Stemline Therapeutics Inc (NASDAQ:STML) is developing a drug called SL-401 for the treatment of a condition called blastic plasmacytoid dendritic cell neoplasm (BPDCN). The condition is a rare disease of the bone marrow and blood that affects multiple organs, including the lymph nodes and the skin. It often presents as leukemia or evolves into acute leukemia. Blastic is another word for a type of immature, plasmacytoid dendritic cell. The neoplasm element of the name refers to the cancer itself. Around 75-90% of cases occur in men, making it sort of anomalous for a leukemia type cancer (which are generally a pretty even split), and right now, there’s basically no treatment. Chemotherapy is an option, but even in the best of outcomes, most patients survive for only 10 to 14 months after diagnosis.

So, the drug is currently in phase II studies, and the phase II in question is the root of the current situation. Basically, the company found out that a patient had died from a condition called capillary leak syndrome (CLS). This is a rare condition characterized by self-reversing episodes during which the endothelial cells (which are the cells that line the capillaries) are thought to separate for a few days. This separation allows for the leaking of fluid from the circulatory system to the interstitial space, which in turn, results in a dangerous degree of low blood pressure.

Stemline Therapeutics Inc (NASDAQ:STML) didn’t report its discovery of this patient’s death to the public, and went ahead with an offering a day later. That’s not great, of course.

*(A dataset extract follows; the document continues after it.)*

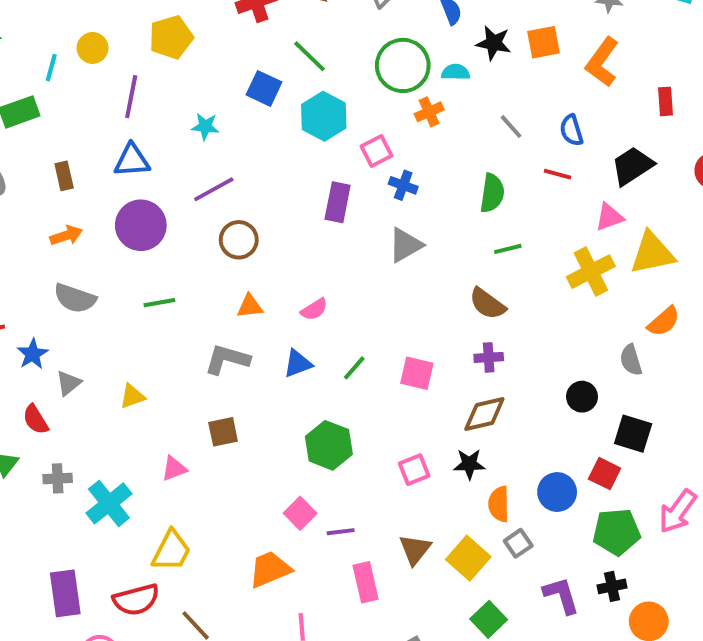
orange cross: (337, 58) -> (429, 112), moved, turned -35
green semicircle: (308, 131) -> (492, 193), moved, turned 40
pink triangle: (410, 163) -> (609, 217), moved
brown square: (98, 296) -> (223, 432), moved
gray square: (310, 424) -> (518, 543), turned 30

There are lawsuits circling as we speak, so it’s not wise of us to say one way or the other what the company should have done (neither we nor the other leading financial outlets have all of the information), but it’s reasonable to say that the information could have impacted the decisions of a portion of those investors that took part in the offering.

Whatever the ethical, legal or otherwise situation, it really comes own to one thing –does this death warrant a close to 50% collapse in company valuation?

We think, perhaps not.

CLS has long been reported as a potential side effect of this drug, and a couple of patients have died as a result of the condition (patients that took this drug) over the last couple of years. Stemline has altered its dosing and admin regimen to try and overcome the potential for CLS induction, but as the latest death shows, it hasn’t worked as well as the company might have hoped.

Now, it’s all about the toss up between safety and efficacy. In a dose finder trial, one out of fifteen patients dies due to drug induced CLS. The company implemented some changes, and in the current trial, 50 patients are thought to have been enrolled. With this death, that’s one out of 50.

A company never wants to see patients die as a result of its treatment but when the FDA takes this one under consideration, the fact that most of these patients die in a little over a year has to factor in to the agency’s decision. Especially because the drug seems to work very very well. In the phase II to date, SL-401 has demonstrated robust overall tumor response rates of 84%, including 56% complete or near-complete response. That’s excellent efficacy data.

So, bottom line?

Patient deaths are basically the worst thing that can happen for a company putting a drug through a clinical trial, and three in one trial is not good – there’s no getting around that. In such a serious indication, however, and one with no effective treatment options, it is far from a death knell. If the company can persuade the FDA to let it continue on its way with this study, there could be a strong near-term recovery on the cards.